Sunday, 1 July 2012

Un anno e' passato / One year is gone

    Un anno e' passato, ma fa ancora male. Fa male rimembrare cio' che e' stato, mi affonda nella tristezza. Non c'e' rabbia ad aiutarmi, non c'e' niente per cui essere arrabbiato. Non posso accusare a vuoto, caricare di colpe che piu' che altro sono mie. C'e' solo il rimpianto per la mia incapacita', o per la sfortuna che mi e' toccata. Pensieri che in solitudine mi si presentano silenziosi, la coscienza di un fato che non si e' abbattuto come una scure, ma che e' arrivato come il semplice click di un paio di forbici. Sufficiente a recidere quell' esile legame che unisce due persone, e lascia volar via una delle due come un palloncino nel cielo.
    Prego che quel palloncino raggiunga luoghi migliori, mentre io, le radici affondate nelle mie convinzioni tradite, sempre piu' stanco, rimango a chiedermi quali siano le possibilita' di raggiungere una felicita' terrena, ora che la serenita' e' scomparsa, che tutti i progetti non sono piu' focalizzati su me stesso, ma proiettati al bene di qualcun altro. E perche' non consumarsi, allora, consungersi negli oscuri propositi che mi rimangono? Quali effettive speranze ci sono di completare qualcosa prima che la sabbia si esaurisca, prima che l'ultimo rintocco  si spenga? Quanto dista la fine del labirinto?
    Nel continuo rinnovamento, nell'infinito ringiovanimento del creato, che torna a nuova vita dalla decadenza di cio' che e' stato prima, come un verme che nutrendosi di un cadavere genera la mosca, come un bosco che si nutre di cio' che marcisce sul suo suolo, nulla piu' possiede colori brillanti al mio sguardo. C'e' ruggine su quelle forbici, le lame non sono piu' affilate. La carie corrode il legno vivo dell'abero che sorregge i reami del creato, le sue radici sono affondate nella melma dei millenni. Cio' che abbiamo mandato nel buio ci fa visita nei sogni e l'insonnia ci protegge da noi stessi, uccidendoci piano piano nel farlo. Una assordante musica di chitarra elettrica riempie lo spazio nella mia mente, solo un vortice di emozioni confuse e pensieri frantumati, mentre uno specchio infranto mi rimanda la mia vera immagine disfatta e rimontata, un caos da cui trarre l'ordine, per poi trasformare l'ordine nel caos ancora. Giorno dopo giorno, ognuno uguale ed ognuno diverso, ognuno col suo affanno, il tempo non si affatica ed avra' la sua vittoria su ognuno di noi.
    Io forse mi sono gia' arreso. Arrivare alla fine del sentiero, ecco cosa mi rimane.

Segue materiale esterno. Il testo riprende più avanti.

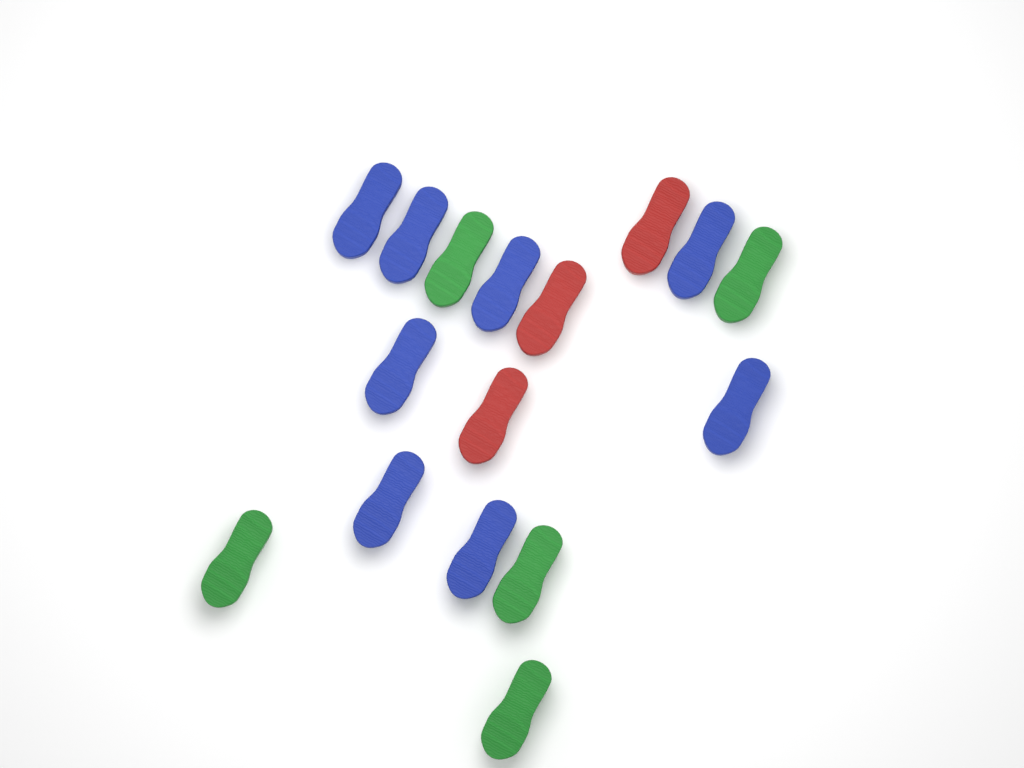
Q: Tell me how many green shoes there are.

    One year is gone, but it's still painful. It's a pain to remind what it was. It sinks me into the sadness. There's no anger to help me, there's nothing to be angry. I can't blame for nothing, to charge someone of faults that are mine. There's just the regret to was no able, or for misfortune which I had. Thoughts which silent come to me in my solitude, consciousness about a fate which didn't beat down like a axe, but that is arrived like a simple scissors click. Enough to cut that faint string which links two people, and lets one of them to fly into the sky like a coloured balloon.
   I pray that balloon will reach better places, while I, my roots into my betrayed convictions, even more tired, ask to myself which are possibilities to reach a earthly happiness now that serenity is gone, now that I have no projects about myself but just for someone else good. Why not wear off? Why not wear off in my darkness purposes which remain to me? Which real hopes have I to complete something before sand runs out, before the last toll faints? How much far is the end of the labyrinth?
    In the continuous renewal, in the endless rejuvenation of creation, which comes back to new life from decay of what has been before, like a warm which turns in fly feeding itself with a corp, like a wood which feed itself with what is rotting on the ground, nothing has bright colours to me. Scissors are rusty, blades are not sharp. Decay eats the living wood of the tree which holds the creation realms, its roots are into millennia sludge. That we send into the gloom visits us in our dreams and insomnia shield us from ourself, killing us slowly. A deafening electric guitar music fields the space in my mind, only a confused feelings vortex and shattered thoughts, while a shattered mirror shows my real figure, unmade and remade, a chaos which gains order from, to change the order in chaos again. Day by day, every one the same and every one different, every one whit its own worry, the time doesn't get tired and will has its victory on every one of us.
    I just surrendered, maybe. To arrive at the end of the path, that is what remains to me.